Per-model overrides for multi-model agents

from praisonaiagents import Agent, ExecutionConfig, ContextCompactionPolicy

policy = ContextCompactionPolicy(
    trigger_at=0.90,
    model_overrides={
        "gpt-4o-mini": {"trigger_at": 0.75},
        "gpt-4o": {"trigger_at": 0.95},
    }
)

agent = Agent(
    name="MultiModelAgent",
    execution=ExecutionConfig(context_compaction=policy),
)

Best Practices

Set trigger_at lower than your model's hard limit ratio

The default 0.90 is fine for 128k models. For smaller context windows, consider lowering to 0.80-0.85 to ensure sufficient headroom.

Keep preserve_last_n_turns >= 3

This ensures the agent doesn’t lose the active sub-task or recent conversation context that’s critical for coherent responses.

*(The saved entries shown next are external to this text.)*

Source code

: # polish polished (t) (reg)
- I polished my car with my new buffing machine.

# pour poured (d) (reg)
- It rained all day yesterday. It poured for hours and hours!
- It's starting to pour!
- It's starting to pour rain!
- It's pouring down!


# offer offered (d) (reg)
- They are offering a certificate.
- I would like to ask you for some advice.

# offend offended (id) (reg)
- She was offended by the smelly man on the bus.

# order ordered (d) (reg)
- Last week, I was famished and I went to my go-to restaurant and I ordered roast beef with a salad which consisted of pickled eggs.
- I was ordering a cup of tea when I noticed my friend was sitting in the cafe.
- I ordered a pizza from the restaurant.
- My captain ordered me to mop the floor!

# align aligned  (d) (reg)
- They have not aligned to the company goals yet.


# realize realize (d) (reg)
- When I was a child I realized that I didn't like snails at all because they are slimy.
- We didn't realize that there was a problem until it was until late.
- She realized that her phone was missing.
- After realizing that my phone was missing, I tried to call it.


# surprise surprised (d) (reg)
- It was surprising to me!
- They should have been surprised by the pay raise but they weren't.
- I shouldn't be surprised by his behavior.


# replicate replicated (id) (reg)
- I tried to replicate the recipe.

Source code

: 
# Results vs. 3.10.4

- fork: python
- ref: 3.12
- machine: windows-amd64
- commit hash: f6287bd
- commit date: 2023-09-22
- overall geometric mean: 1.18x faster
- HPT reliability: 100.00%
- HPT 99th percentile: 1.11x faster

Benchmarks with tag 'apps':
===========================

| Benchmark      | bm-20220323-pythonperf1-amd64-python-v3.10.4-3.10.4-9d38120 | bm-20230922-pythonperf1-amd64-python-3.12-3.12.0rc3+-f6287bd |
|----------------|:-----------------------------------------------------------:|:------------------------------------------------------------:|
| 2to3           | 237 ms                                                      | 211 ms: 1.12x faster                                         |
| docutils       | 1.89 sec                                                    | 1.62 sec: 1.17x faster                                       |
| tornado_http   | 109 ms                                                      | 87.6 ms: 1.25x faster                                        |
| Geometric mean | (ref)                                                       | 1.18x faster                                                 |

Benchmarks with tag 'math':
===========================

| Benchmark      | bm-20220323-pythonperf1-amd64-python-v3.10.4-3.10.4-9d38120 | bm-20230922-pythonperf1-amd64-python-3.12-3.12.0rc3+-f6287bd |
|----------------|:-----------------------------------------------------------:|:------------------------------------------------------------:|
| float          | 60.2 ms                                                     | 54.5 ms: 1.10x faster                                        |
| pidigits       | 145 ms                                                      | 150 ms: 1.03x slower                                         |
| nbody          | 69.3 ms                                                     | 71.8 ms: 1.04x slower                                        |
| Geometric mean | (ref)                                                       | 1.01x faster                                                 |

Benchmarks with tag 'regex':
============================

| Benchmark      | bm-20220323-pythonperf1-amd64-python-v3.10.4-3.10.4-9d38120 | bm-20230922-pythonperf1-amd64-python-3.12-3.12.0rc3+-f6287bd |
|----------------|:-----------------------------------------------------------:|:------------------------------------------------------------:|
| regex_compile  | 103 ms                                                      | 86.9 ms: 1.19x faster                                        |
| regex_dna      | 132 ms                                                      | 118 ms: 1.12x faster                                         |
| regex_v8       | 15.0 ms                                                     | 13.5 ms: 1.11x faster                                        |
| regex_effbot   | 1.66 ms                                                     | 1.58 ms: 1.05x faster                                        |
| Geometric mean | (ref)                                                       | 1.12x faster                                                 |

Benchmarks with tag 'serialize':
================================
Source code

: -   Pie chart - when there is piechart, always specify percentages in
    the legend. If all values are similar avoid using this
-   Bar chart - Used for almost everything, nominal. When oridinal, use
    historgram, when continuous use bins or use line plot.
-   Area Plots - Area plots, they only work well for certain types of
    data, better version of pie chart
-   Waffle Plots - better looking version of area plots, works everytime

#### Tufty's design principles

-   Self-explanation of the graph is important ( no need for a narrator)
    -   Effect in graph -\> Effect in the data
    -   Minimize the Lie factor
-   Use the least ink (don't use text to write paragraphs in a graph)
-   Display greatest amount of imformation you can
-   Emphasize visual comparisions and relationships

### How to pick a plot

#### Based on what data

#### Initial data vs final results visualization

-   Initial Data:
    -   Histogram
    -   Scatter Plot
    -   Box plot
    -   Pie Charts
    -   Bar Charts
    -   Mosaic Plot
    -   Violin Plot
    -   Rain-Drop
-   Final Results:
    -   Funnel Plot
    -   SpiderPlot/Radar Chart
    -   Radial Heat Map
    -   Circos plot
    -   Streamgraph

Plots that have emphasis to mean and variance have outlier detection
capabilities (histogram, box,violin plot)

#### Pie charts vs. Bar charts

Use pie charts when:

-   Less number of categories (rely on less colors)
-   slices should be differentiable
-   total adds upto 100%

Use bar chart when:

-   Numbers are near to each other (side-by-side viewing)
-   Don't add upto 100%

Use model_overrides for mixed-model workflows

If your agent swaps between cheap and large models, set different thresholds to optimize token usage for each model type.

aggressive_tool_truncation=True is the right default

For tool-heavy agents (code execution, web search, RAG), large tool outputs often contain redundant information. Truncation preserves the essential parts.